**Work to complete**
An exact reproduction of all entries is expected.
◆ ◆ ◆ ◆
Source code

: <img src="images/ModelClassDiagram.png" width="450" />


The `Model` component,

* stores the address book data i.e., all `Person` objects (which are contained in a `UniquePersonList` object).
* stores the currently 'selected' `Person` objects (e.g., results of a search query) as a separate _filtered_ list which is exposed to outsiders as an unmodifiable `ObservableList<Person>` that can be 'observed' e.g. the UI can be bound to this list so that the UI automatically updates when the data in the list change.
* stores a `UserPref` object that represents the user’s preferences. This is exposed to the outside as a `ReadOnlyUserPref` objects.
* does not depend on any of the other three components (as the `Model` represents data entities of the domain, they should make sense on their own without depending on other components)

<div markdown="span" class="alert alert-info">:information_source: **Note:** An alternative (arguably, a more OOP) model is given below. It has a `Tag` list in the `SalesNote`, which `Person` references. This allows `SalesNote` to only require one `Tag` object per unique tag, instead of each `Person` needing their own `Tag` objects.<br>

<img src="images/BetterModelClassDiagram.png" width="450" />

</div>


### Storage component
◆ ◆ ◆ ◆
**Task solution**
Source code

: <img src="images/ModelClassDiagram.png" width="450" />


The `Model` component,

* stores the address book data i.e., all `Person` objects (which are contained in a `UniquePersonList` object).
* stores the currently 'selected' `Person` objects (e.g., results of a search query) as a separate _filtered_ list which is exposed to outsiders as an unmodifiable `ObservableList<Person>` that can be 'observed' e.g. the UI can be bound to this list so that the UI automatically updates when the data in the list change.
* stores a `UserPref` object that represents the user’s preferences. This is exposed to the outside as a `ReadOnlyUserPref` objects.
* does not depend on any of the other three components (as the `Model` represents data entities of the domain, they should make sense on their own without depending on other components)

<div markdown="span" class="alert alert-info">:information_source: **Note:** An alternative (arguably, a more OOP) model is given below. It has a `Tag` list in the `SalesNote`, which `Person` references. This allows `SalesNote` to only require one `Tag` object per unique tag, instead of each `Person` needing their own `Tag` objects.<br>

<img src="images/BetterModelClassDiagram.png" width="450" />

</div>


### Storage component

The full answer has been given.